İslam’da Allah, nedenlerin nedenidir. Varlığı
kendisinden olan, zaman ve mekândan münezzeh tek varlık
O’dur. Bu nedenle bu sebepler ağıyla birbirine bağlanmış
olan âlemlerde gözlemlediğimiz her birim, evvelinde
olmuş olan başka birimlerin birbirleriyle ilişkileri
silsilesinden meydana gelmiştir. Bu ilişkiler de, son
tahlilde, varlığının nedeni kendisi olan bir varlığın
olması zorunluluğunu ortaya koyar. Aksi takdirde
neden-sonuç ilişkisi sonsuz geçmişe giderek muhal olur.

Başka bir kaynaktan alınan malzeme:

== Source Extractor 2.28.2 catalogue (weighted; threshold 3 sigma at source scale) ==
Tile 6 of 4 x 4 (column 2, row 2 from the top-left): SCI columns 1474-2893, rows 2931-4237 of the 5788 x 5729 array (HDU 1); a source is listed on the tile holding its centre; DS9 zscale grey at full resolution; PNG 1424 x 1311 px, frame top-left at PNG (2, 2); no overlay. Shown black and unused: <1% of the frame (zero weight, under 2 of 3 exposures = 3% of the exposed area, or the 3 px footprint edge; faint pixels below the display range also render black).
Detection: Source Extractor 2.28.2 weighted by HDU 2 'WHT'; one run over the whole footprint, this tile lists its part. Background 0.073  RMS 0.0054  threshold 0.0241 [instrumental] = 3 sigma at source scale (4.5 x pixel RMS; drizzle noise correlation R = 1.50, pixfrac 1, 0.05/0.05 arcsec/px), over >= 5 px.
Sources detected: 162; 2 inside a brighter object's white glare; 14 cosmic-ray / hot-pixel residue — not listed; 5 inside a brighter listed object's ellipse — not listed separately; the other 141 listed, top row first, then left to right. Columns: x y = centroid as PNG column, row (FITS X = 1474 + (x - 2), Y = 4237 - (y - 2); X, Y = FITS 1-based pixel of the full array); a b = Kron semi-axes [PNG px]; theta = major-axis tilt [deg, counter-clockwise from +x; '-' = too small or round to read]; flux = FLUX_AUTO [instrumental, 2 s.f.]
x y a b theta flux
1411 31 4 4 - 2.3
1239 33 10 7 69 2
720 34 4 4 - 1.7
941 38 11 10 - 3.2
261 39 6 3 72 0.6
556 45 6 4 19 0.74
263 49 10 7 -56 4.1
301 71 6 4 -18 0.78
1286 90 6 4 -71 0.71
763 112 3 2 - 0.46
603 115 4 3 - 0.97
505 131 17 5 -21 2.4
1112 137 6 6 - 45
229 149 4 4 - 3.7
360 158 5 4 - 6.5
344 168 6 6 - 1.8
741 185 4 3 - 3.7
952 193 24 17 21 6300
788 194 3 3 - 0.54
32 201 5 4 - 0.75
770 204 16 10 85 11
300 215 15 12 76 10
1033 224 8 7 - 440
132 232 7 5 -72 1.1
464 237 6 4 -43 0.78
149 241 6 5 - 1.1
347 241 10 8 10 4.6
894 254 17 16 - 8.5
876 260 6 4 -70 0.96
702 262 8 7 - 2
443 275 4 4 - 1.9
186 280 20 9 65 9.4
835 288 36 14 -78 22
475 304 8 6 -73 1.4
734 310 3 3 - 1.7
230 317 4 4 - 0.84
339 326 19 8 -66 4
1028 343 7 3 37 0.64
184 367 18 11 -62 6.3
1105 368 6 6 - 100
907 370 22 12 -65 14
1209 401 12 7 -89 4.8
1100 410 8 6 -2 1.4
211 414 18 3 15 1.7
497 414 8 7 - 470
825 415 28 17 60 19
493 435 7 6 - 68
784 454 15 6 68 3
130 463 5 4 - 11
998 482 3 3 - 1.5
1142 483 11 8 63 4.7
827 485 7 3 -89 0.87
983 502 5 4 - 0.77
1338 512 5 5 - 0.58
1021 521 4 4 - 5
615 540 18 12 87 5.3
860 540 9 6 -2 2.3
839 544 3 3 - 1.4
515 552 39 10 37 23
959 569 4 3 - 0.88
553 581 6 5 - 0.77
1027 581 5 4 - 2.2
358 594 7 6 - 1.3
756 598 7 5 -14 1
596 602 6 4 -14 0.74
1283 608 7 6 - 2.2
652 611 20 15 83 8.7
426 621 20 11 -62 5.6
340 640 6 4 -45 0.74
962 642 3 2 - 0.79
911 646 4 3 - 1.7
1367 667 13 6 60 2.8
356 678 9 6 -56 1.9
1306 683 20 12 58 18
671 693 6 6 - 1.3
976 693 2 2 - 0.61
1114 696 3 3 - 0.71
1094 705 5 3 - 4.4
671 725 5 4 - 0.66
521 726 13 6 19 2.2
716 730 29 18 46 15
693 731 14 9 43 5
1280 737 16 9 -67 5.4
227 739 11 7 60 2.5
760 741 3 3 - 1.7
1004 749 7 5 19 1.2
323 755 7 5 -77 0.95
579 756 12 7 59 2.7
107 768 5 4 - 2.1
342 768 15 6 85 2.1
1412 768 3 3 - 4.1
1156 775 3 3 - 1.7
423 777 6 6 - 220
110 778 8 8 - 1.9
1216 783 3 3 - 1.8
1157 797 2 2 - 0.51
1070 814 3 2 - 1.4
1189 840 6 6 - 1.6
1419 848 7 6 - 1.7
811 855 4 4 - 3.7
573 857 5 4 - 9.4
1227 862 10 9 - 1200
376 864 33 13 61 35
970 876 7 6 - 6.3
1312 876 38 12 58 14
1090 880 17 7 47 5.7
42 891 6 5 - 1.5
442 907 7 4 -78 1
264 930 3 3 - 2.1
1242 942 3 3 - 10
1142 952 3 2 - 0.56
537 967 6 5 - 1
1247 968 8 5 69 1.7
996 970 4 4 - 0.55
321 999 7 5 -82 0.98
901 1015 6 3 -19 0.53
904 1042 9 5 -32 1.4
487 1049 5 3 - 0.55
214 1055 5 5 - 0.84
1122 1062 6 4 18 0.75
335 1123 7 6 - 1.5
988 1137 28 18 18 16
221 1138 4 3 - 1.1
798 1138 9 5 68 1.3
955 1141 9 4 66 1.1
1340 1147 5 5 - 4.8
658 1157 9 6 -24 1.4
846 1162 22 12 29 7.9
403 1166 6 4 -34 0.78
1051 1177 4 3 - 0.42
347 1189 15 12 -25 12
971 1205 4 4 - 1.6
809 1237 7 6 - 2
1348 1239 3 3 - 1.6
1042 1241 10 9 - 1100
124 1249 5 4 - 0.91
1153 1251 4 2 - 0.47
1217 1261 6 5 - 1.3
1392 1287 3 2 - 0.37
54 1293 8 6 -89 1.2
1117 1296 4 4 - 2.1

Evren yani maddesel yapılar ya da algılarımızla
maddeselleşmiş görünen maddenin yapı taşları, özleri
(enerji, dalgalar ya da frekanslar evreni), sürekli
hareket halinde ve değişip duruyor olduğundan, bitip
yenilendiğinden dolayı, ezelden ebede oluyor olamaz.
Zira bilim evrenin bir yaşı yani bir başlangıcı
olduğunu, buna dayanarak da bir sonu olacağını, çok
sağlam verilerle öngörmektedir. Başlangıcı olanın,
mutlaka sonu da olacaktır ve elbette tersi de doğrudur.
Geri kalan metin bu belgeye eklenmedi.